I’m probably not supposed to do this, as I took the security marketer’s oath to get my first VP Marketing gig. But I’m going to pull the curtain back on some of the wacky stuff vendors do to sell their product/services. Today’s specific tactic is what I’ll dub retro buffoonery, which is when a vendor looks back in time, and states that they could have stopped attack X, Y and Z – if only their products were deployed before the attack.

Time machine + t-shirt = retro buffoon

You see this stuff all the time. Whether it was TJX, Heartland, ZeuS, or now the APT, vendor after vendor builds a marketing program saying they could have stopped or detected the attack. They build very specific timelines and show how their product theoretically defended customers. Note I said ‘theoretically’, because I’ve yet to see a case where a vendor had an actual customer to say “I didn’t get hosed by [Attack X] because I was using [Product Y].”

To illustrate my point, let’s take a look at McAfee’s recent post-mortem on Operation Aurora. Now I’m singling out McAfee here, but there is nothing personal. Every vendor does it. I’ve done it probably a hundred times. If you work for a vendor, you’ve done it too. Rees Johnson, the blogger, did his job and pieced together a somewhat plausible story about how a combination of McAfee products could have been assembled to defend against the Aurora attack.

Basically, if you had all your traffic going through a SSL proxy, had reputation working on every single gateway seeing network traffic, had whitelisting on every single device running code, and a huge research arm that could tell you there was something going on – then you could have detected the attack. Yeah, that doesn’t sound like either an economically feasible or realistic user experience situation – but let’s not split hairs here. And we know plenty of folks were running McAfee, but they don’t seem to have any success stories of actual Aurora detection ahead of the fact to share.

Now to be clear, retro buffoonery tells a good marketing story and allows sales people to make a compelling case to customers for a company’s technology. Even better, by referencing a real attack, it can create enough customer urgency to get a check written. Which is good because security sales reps have those monthly BMW payments to make.

But please understand, this Tuesday Morning Quarterback exercise will not help you protect your environment any better for the next attack.

In the 20 years I’ve been in this business, we have proven to be lousy at predicting the future. How many of you predicted that a 0-day attack against IE6 on XP would constitute 30+ huge and successful attacks over the past 3 months? Probably the same folks who predicted SQL Slammer, TJX-style wireless POS attacks, and Heartland-style network sniffers. Even better, there are always multiple vendors telling stories about how different classes of products stop these attacks. Yet the attacks still happen, so it always gets back to the same thing – in hindsight, you’re sure you could’ve caught the attack. In reality, not so much.

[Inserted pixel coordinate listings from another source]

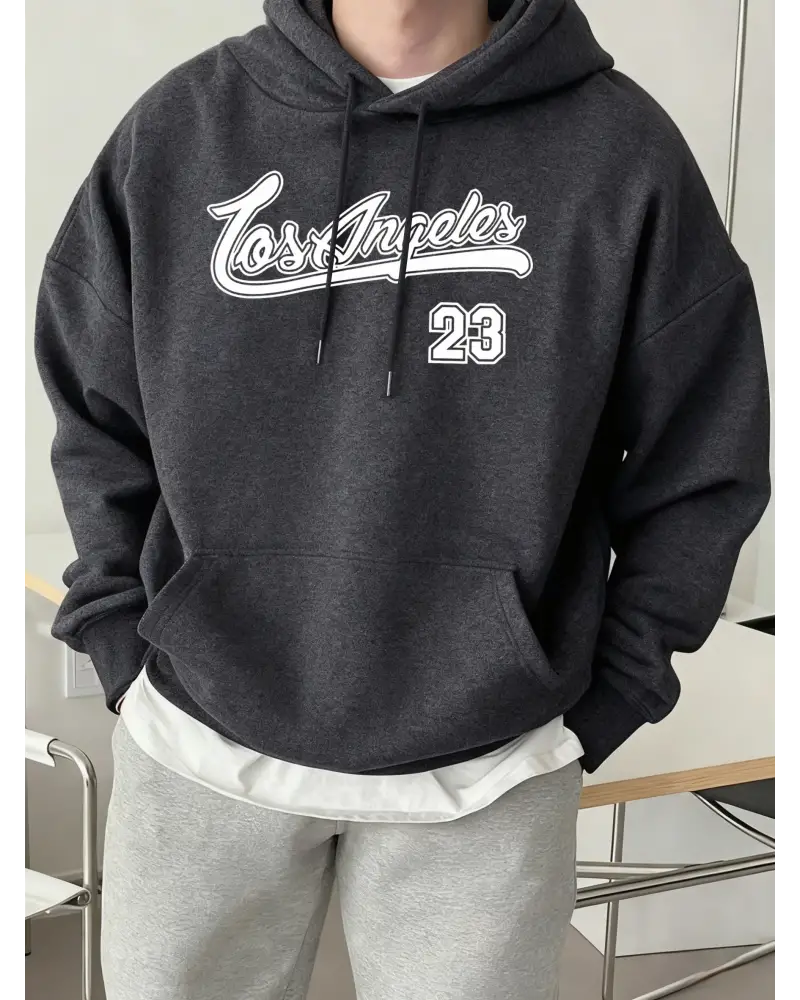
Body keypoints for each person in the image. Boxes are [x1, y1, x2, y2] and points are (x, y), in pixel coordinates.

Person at [35, 0, 771, 997]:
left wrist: (612, 694)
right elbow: (92, 408)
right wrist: (120, 637)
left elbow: (704, 452)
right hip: (197, 743)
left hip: (492, 769)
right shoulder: (181, 129)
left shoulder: (620, 151)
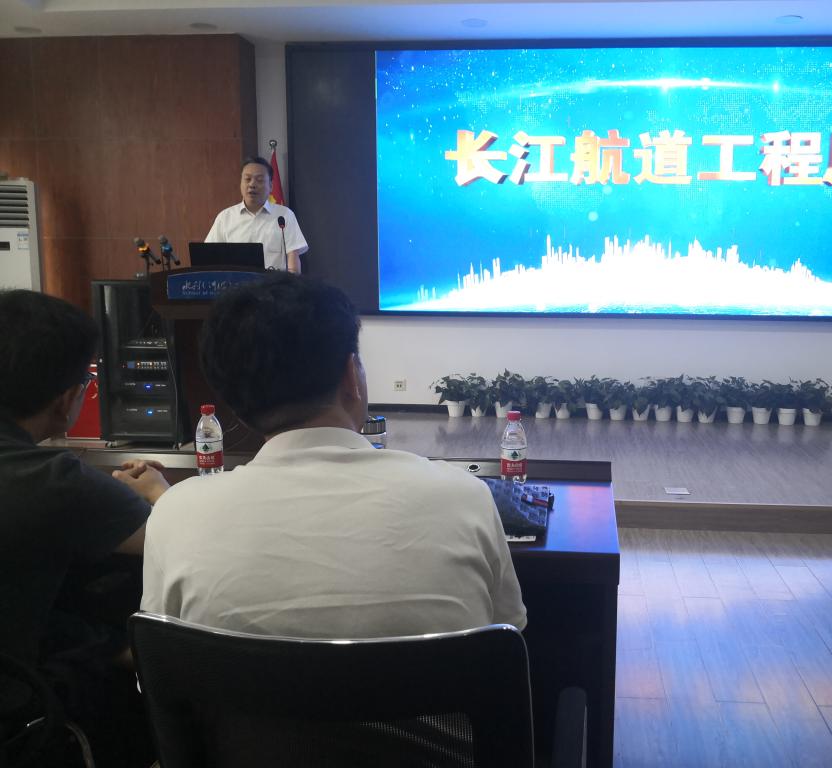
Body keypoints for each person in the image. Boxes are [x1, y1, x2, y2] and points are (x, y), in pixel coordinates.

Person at [141, 273, 526, 639]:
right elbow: (509, 634)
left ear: (234, 406)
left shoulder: (174, 515)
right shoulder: (465, 499)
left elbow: (158, 658)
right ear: (350, 377)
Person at [0, 289, 168, 764]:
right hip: (21, 715)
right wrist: (158, 491)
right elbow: (175, 539)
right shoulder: (53, 481)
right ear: (68, 399)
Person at [205, 156, 309, 273]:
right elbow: (209, 258)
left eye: (259, 180)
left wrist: (290, 283)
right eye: (247, 179)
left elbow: (293, 264)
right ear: (240, 184)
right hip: (236, 284)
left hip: (273, 284)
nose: (252, 184)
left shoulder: (284, 216)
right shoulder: (225, 218)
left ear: (271, 186)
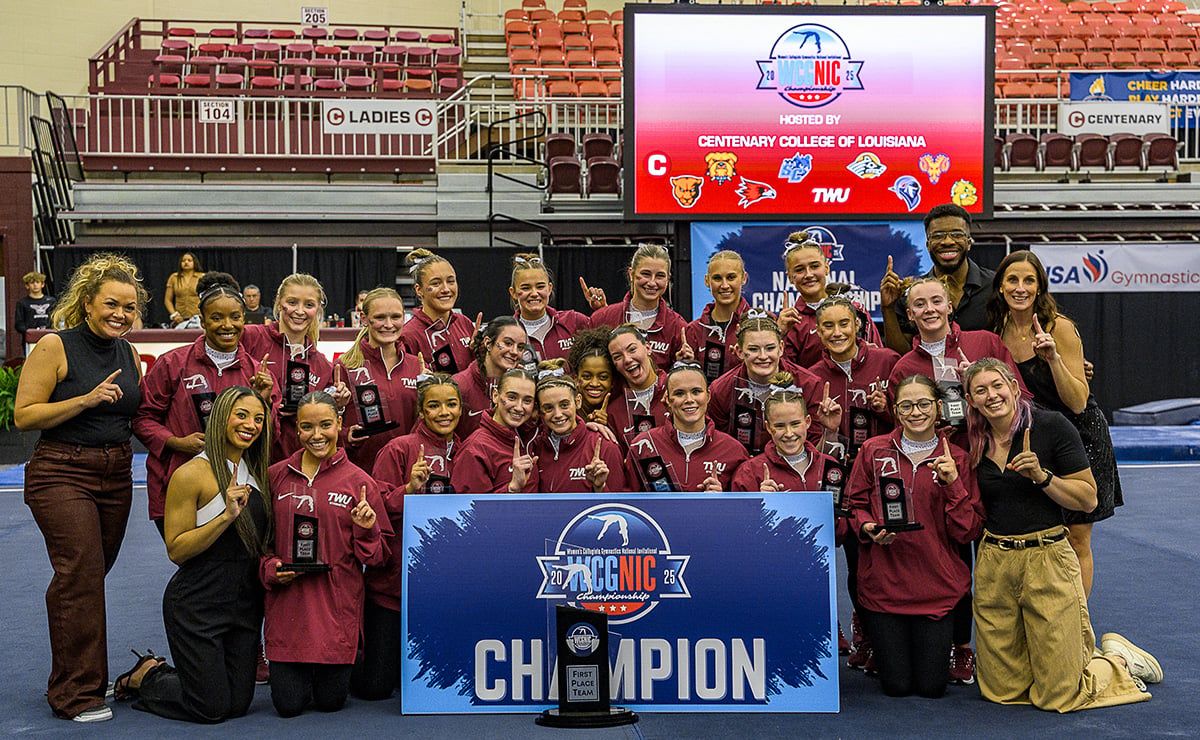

Vendors hope we’ll forget that it’s more than just a signature or a product that actually protects us against these attacks. We also must remember process and people complete the picture. Maybe if you backed up the truck and implemented everything McAfee has to sell you, you could have stopped Aurora. But probably not, because most companies have at least one unsuspecting employee who would have clicked on the wrong thing from the wrong place, and given the attacker a foothold on your network. And remember what persistent means. These folks are targeting you, so they’ll find a way in, regardless of how many cents per share you contribute to the bottom line of your favorite security vendor.

So sorry, Mr. Retro Buffoonery Tuesday Morning Quarterback Always Completing the Pass Because It’s Easy to See in the Rear View Mirror, I don’t buy it. There are too many other things that go wrong to believe a wacky marketing claim that any set of products would stop a determined, well-funded attacker specifically targeting your organization.